Student service hubs are open throughout Fanshawe's Oxford Street building to assist students in navigating their way through the new health and safety guidelines


Angela McInnes | Interrobang | News | September 17th, 2020




The COVID-19 pandemic has split the Fanshawe community between the virtual and real-life world.

The College will welcome back 18,000 students for its fall 2020 term, with 8,000 taking part in blended-delivery programs. Its main Oxford Street campus will see approximately 5,000 students on a given day, with their schedules staggered to allow for social distancing in the hallways and classrooms.

“I feel ready,” said Gary Lima, Fanshawe’s senior vice president of academics. “I feel confident we’re in good shape, providing everyone follows the guidelines.”

Lima said that the College worked throughout the summer to transition as many courses as possible to an online format, while creating safety components for those that must be taught in person. The faculty worked with the College’s Centre for Academic Excellence to create a plan that is unique to each program.

Students, faculty and staff are required to complete a COVID-19 training module, as well as a daily online screening. Each academic space has been assessed to delineate where students can remain distanced at two metres apart, and Plexiglas barriers have been installed where distancing may not work.
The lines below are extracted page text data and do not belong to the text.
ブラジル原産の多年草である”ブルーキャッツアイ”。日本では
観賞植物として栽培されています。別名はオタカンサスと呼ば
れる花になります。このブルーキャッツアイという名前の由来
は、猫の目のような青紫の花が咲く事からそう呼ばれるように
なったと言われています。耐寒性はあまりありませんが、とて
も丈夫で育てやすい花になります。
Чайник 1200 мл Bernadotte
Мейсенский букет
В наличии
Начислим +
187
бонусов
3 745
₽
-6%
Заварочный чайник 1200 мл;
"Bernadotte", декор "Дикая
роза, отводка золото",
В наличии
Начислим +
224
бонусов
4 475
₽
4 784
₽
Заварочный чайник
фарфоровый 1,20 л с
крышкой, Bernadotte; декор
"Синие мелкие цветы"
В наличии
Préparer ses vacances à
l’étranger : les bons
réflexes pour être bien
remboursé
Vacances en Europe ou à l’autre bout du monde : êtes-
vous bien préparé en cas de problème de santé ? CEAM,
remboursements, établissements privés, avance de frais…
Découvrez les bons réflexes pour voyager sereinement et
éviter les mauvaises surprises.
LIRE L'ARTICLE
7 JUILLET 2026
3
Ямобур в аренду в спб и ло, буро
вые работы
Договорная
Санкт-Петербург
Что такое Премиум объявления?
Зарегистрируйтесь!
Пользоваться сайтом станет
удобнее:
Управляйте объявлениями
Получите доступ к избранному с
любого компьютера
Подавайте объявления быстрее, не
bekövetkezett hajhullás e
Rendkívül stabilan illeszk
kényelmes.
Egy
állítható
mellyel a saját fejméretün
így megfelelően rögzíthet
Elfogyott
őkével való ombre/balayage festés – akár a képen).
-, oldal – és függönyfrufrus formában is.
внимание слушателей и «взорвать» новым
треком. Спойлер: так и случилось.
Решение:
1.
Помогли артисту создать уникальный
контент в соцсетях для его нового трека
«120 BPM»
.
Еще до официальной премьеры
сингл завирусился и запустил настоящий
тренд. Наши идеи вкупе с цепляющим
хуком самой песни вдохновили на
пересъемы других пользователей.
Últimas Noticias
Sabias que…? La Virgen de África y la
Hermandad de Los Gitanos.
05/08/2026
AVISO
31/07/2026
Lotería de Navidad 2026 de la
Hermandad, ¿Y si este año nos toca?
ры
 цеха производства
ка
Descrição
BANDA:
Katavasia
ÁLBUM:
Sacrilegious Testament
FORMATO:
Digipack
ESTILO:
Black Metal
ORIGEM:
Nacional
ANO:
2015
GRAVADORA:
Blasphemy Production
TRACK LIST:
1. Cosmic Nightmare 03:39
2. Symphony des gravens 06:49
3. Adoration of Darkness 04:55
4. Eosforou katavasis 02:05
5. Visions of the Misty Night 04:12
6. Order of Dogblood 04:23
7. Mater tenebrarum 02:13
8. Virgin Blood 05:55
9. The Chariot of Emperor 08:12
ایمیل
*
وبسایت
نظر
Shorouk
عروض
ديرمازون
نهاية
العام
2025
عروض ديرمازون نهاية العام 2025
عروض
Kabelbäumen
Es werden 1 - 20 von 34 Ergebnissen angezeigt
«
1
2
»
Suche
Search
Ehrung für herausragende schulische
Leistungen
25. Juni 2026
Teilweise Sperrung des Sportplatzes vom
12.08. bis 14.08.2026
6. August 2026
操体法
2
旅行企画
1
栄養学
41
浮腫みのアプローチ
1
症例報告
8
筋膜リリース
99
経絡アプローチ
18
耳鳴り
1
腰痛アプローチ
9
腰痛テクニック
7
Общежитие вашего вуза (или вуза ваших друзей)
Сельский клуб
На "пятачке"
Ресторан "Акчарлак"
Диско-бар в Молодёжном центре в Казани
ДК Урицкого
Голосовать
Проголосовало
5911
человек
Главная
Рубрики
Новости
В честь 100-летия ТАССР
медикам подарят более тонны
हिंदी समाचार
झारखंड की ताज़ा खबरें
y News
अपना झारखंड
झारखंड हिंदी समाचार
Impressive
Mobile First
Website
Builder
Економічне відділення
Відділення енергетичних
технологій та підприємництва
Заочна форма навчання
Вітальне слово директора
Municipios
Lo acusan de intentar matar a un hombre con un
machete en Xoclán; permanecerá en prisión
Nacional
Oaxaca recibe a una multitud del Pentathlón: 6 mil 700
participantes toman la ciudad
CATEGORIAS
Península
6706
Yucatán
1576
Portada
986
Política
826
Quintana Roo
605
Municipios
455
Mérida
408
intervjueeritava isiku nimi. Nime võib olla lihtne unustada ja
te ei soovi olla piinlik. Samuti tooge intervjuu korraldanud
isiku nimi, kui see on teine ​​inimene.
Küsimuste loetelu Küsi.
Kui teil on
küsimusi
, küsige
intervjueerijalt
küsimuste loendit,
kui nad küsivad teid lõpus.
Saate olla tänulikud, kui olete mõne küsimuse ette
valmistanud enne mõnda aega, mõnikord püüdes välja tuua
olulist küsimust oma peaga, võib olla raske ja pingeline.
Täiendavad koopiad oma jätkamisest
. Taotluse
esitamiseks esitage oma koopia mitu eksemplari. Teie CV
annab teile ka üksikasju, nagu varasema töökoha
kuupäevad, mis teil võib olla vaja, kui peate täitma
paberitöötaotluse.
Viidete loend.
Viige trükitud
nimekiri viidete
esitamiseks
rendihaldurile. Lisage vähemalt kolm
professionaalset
There are occupancy limits on washrooms and elevators, and signage, posters and floor markers have been placed throughout the campus buildings. Mandatory personal protective equipment includes wearing masks at all times, and cleaning and sanitizing procedures have increased.

Lima said that an online component has been created even for courses that could have been face to face, to further limit numbers on campus. He added that transitioning to the online format was fairly easy for Fanshawe.

“We were a leader in online learning before this even started,” Lima said. “We had the second highest number of online courses in the country, and we’ve been going at this for 10 years now. Before COVID-19, we had dedicated a lot of resources to helping faculty deliver online, and had to ramp up in the summer.”

To help students adjust to the online classroom, the College is providing support via their eLearner coordinators, academic advisors, and library and media services. Lima encouraged students to gauge their readiness for online learning using the tool amiready.ca.

Most programs will have a minimum of at least one synchronous course, where students can have live face time with each other and their professor to accommodate different learning styles. While international enrolment has declined by 10 per cent due to travel restrictions, he said the synchronous delivery will help students out of the country to build a personal connection with their peers.

Conversely, domestic enrolment at Fanshawe has increased slightly by one to two per cent. Those taking classes on campus will be able to use study spots, lounges and homework labs, with student service hubs open to help them locate these areas. Students can purchase food in the Student Union Building, at the Oasis and The Out Back Shack patio.

The FSU main desk will be open, as well as the main front desk at the library. All registrar services and international office services will be available remotely.

Residence life will look different as well, where occupancy has been limited to 45 per cent capacity, according the David Norwood, director of residence operations.

There will be 615 students living in-house as of Sept. 21. Students are required to stick to two individuals per room at a time. They can visit each other, but no outside guests will be allowed. Several international students have already quarantined within their rooms, with the residence staff helping to deliver food and keep all students connected to mental health supports.

With these precautions in place, Lima said the College is ready to take whatever comes next.

“If we follow all the guidelines, we won’t need another lockdown,” he said. “If there was another lockdown, it would be similar to what we did in the winter last year, although we’re a lot more prepared than we were the first time. Our end goal is to not have a lockdown.”